NAPOLI – Dalla rapina in banca alla truffa telefonica: a pochi giorni dal clamoroso colpo alla Crédit Agricole di Napoli, altri malviventi provano a sfruttare la paura per colpire di nuovo, questa volta con raggiri mirati ai cittadini.

Il riferimento è al blitz avvenuto il 16 aprile nella filiale di piazza Medaglie d’Oro dove tre rapinatori armati hanno tenuto in ostaggio circa 25 persone tra clienti e dipendenti per un’ora, prima di fuggire attraverso un tunnel scavato nel pavimento e collegato alla rete fognaria.Un colpo definito “da film”, preparato nei dettagli e con un bottino ancora da quantificare, che ha scosso l’intera città.

LA NUOVA TRUFFA: “SIAMO CARABINIERI, INDAGHIAMO SULLA RAPINA”
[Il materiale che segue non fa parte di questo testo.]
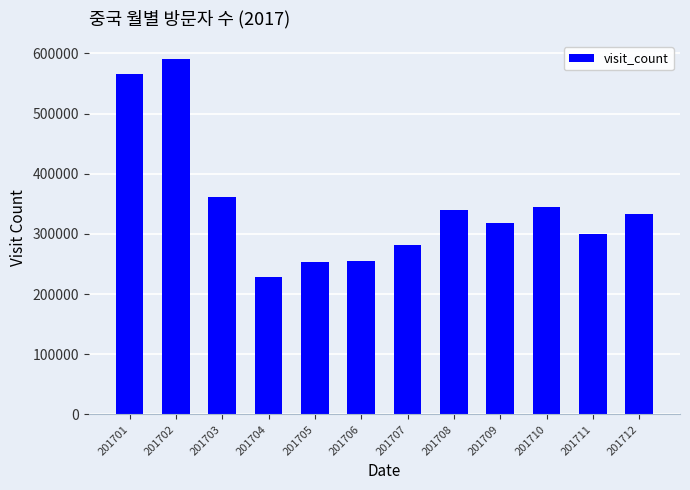

Are the bars grouped side by side (vs. stacked)?

No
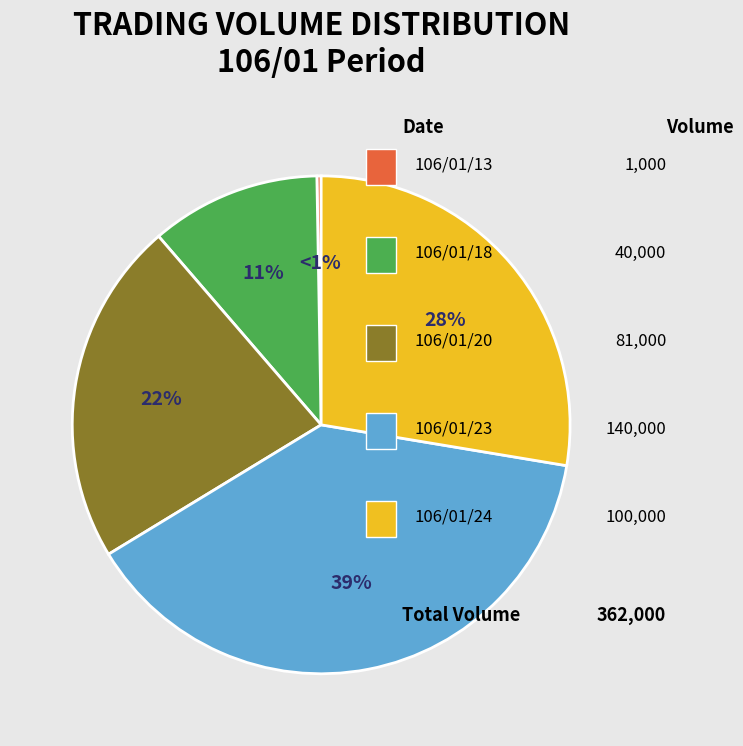

Which slice is the smallest?

106/01/13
Proprio sfruttando l’eco di quell’episodio, nelle ultime ore, tra gli altri, è stato segnalato un tentativo di truffa a Posillipo. Una donna è stata contattata telefonicamente da un uomo che si è spacciato per maresciallo dei carabinieri, sostenendo di essere impegnato nelle indagini sulla rapina alla banca. Con il pretesto di raccogliere informazioni, il truffatore ha iniziato a fare domande dirette sulla presenza in casa di contanti e gioielli. A rendere credibile la chiamata è stata una tecnica sempre più diffusa, lo “spoofing”: sul telefono della vittima compariva infatti il numero reale della stazione dei carabinieri.

La donna, però, ha intuito qualcosa di anomalo. Mentre era ancora al telefono con il falso militare, ha contattato il 112 da un altro apparecchio. Dalla centrale operativa le è stato confermato che nessun carabiniere la stava chiamando. A quel punto ha interrotto subito la conversazione, evitando il raggiro.

Le forze dell’ordine invitano alla massima prudenza: nessun operatore chiede al telefono informazioni su beni personali o denaro. In caso di dubbi, è fondamentale interrompere la chiamata e verificare contattando direttamente i numeri ufficiali.